In another report, Jefferies equity analyst Andrew Lee said he believes the initial number of flights available under the Singapore-Hong Kong air travel bubble could be limited.

He also noted that the news caused Cathay Pacific’s share price to rebound 6 percent on Thursday. Shares of the Hong Kong carrier continued to rise, trading at HK $ 5.82 as of 1:15 PM on Friday, an increase of HK $ 0.21 or 3.7 percent.

Although the timing of the bubble is unknown, the plan is positive for Cathay Pacific, which has seen its total passenger traffic reduce by more than 95 percent in the past five months for its Hong Kong-Singapore flights, Lee wrote.

Additionally, Cathay Pacific used to have the largest market share on this route before the pandemic. Jefferies estimates that in the second half of 2019, the airline operated 44 percent of all flights from Hong Kong to Singapore, more than the 38 percent market share held by SIA.

But even as the planned travel bubble may hit Cathay Pacific in the arm, cash burn is likely to rise as well due to route start-up costs.

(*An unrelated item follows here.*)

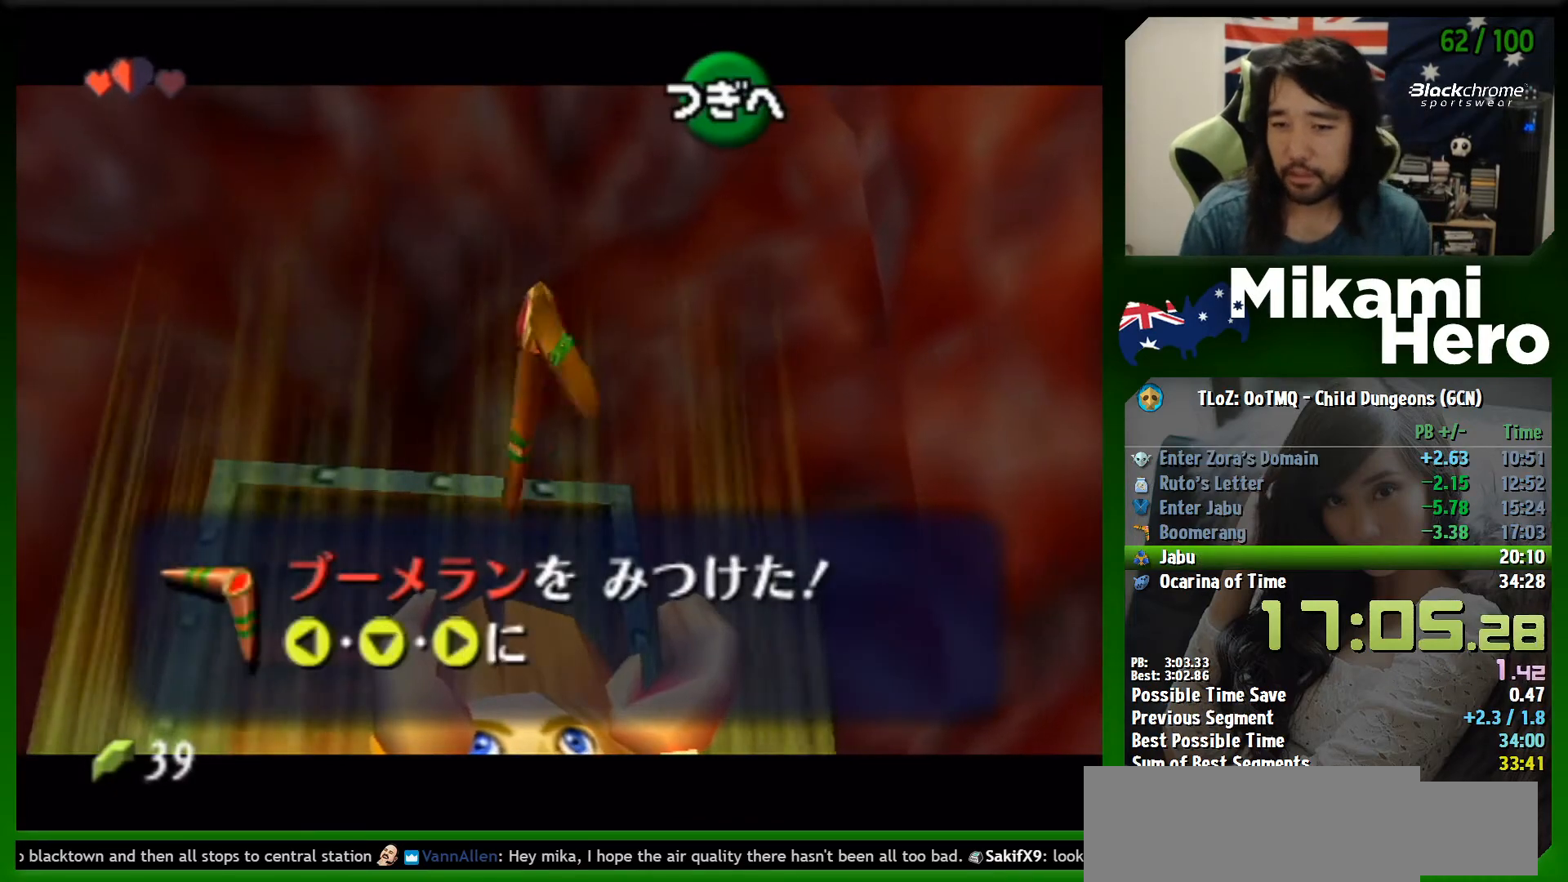
{"buttons": [], "left_stick": "center", "events": [[33, "A", "down"], [33, "B", "up"], [133, "A", "up"], [133, "B", "down"], [167, "A", "down"], [167, "B", "up"], [233, "A", "up"], [267, "B", "down"], [300, "A", "down"], [333, "B", "up"], [400, "A", "up"], [433, "A", "down"], [433, "B", "down"], [467, "B", "up"], [500, "A", "up"]]}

Its cash consumption rate of around HK $ 1.5 billion to HK $ 2 billion (S $ 263.4 million to S $ 351.2 million) per month is likely to increase when new routes are re-established, considering low initial load factors and start-up costs, Lee said.

And while Jefferies expects the airline’s management to announce the details of its restructuring plans in November, the potential air travel bubble could change parts of these plans. The analyst added that staff reductions at Cathay Pacific would still be unavoidable as passenger traffic is likely to recover slowly.

Jefferies kept his “hold” call on Friday, awaiting details of restructuring plans. It also maintained the target price of HK $ 6.30 on the share based on 0.6 times the value price at future book value, given ongoing losses, the low probability that earnings will recover in the short term and uncertainty about the timing of the reintroduced routes.

Less than a day after the planned Singapore-Hong Kong bubble was announced, the cost of air tickets between cities has already started to rise.

The cheapest price for a return economy seat at SIA to Hong Kong was S $ 558 on Friday morning through the end of December, down from around S $ 400 on Thursday afternoon when the news was announced, Bloomberg reported. . Business class return fares increased from around HK $ 5,000 to HK $ 19,000.

Aside from the proposed travel bubble with Singapore, Hong Kong also has potential markets with 10 other markets: Australia, France, Germany, Japan, Malaysia, New Zealand, South Korea, Switzerland, Thailand and Vietnam.